Kedua, para tokoh muda kita sekarang tak dapat dibandingkan begitu saja dengan era para founding fathers negeri ini yang juga memimpin negeri pada saat rata-rata usianya masih muda. Sutan Sjahrir misalnya, menjadi perdana menteri pada usia 30-an tahun. Namun, harus diingat bahwa ia dimatangkan oleh pengalaman terlibat dalam pergerakan dan revolusi kemerdekaan.
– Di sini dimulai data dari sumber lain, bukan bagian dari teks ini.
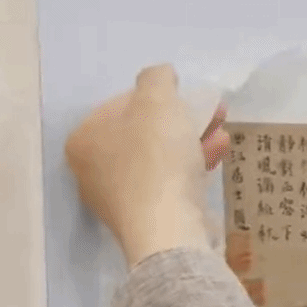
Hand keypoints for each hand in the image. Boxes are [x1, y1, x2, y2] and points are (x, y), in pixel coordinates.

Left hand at [64, 64, 231, 267]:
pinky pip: (168, 183)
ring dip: (192, 141)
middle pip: (143, 133)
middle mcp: (92, 170)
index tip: (188, 97)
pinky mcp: (144, 219)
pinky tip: (216, 156)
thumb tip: (160, 77)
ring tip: (222, 134)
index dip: (160, 96)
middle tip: (213, 113)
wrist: (169, 229)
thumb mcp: (157, 99)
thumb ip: (157, 77)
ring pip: (159, 158)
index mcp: (84, 138)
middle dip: (182, 119)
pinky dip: (190, 167)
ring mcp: (117, 199)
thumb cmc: (156, 156)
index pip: (123, 104)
Ini sangat berbeda dengan generasi sekarang yang tak bisa lagi menikmati gemblengan fase perjuangan kemerdekaan, dan sebaliknya justru sebagian besar dimanjakan gaya hidup materialistik ala Orde Baru.


Para founding fathers tersebut menjadi panutan rakyat secara alamiah, sebagai konsekuensi dari komitmen dan kinerja perjuangannya membela kepentingan bangsa dan negara. Karena itu mereka juga tidak merasa perlu memajang aksi tebar pesona melalui iklan-iklan yang memuji diri sendiri melalui media cetak maupun elektronik. Mereka tidak menebar janji, tetapi menanam bukti.


Walhasil, jika dilihat dari variabel umur saja, sekarang ini memang telah cukup banyak tokoh muda yang menasional. Akan tetapi, jika dinilai dari rekam jejak aktivitasnya, visinya, integritasnya, komitmennya, kualitas kepemimpinannya, barangkali kita hanya bisa menemukan segelintir kaum muda seperti ini. Apalagi yang mau terjun dalam ranah politik praktis. Rata-rata kaum muda visioner hingga kini masih melihat politik praktis dengan cara yang sangat skeptis.


Mereka lebih suka menyingkir ke wilayah akademis, LSM, atau ruang-ruang aktivitas sosial atau profesional yang relatif jauh dari kemungkinan terkontaminasi citra buruk para politisi yang dinilai masih hanya memperjuangkan kepentingan sendiri. Dan repotnya pelbagai survei menunjukkan, rata-rata masyarakat kita masih merasakan kehadiran para politisi lebih untuk memperjuangkan kepentingan dirinya atau partainya daripada rakyat.


Karena itu, lebih penting digulirkan munculnya sosok calon presiden yang berpikiran dan berjiwa muda alias progresif, terlepas ia masih muda atau sudah tua. Sosok pemimpin beginilah yang lazimnya visioner, inspiratif, berintegritas, kompeten, dan dapat betul-betul merealisasikan agenda perubahan ke arah lebih baik seperti dicanangkannya. Adakah calon presiden seperti itu? Hanya rakyat yang bisa merasakannya. Dan biarlah rakyat secara demokratis menyampaikan penilaiannya itu melalui ajang pemilu: vox populi vox dei, suara rakyat adalah suara Tuhan. []


Catatan: Tulisan pernah disampaikan dalam dialog terkait isu pemimpin tua versus pemimpin muda di Gedong Joang 45 Jakarta (2008).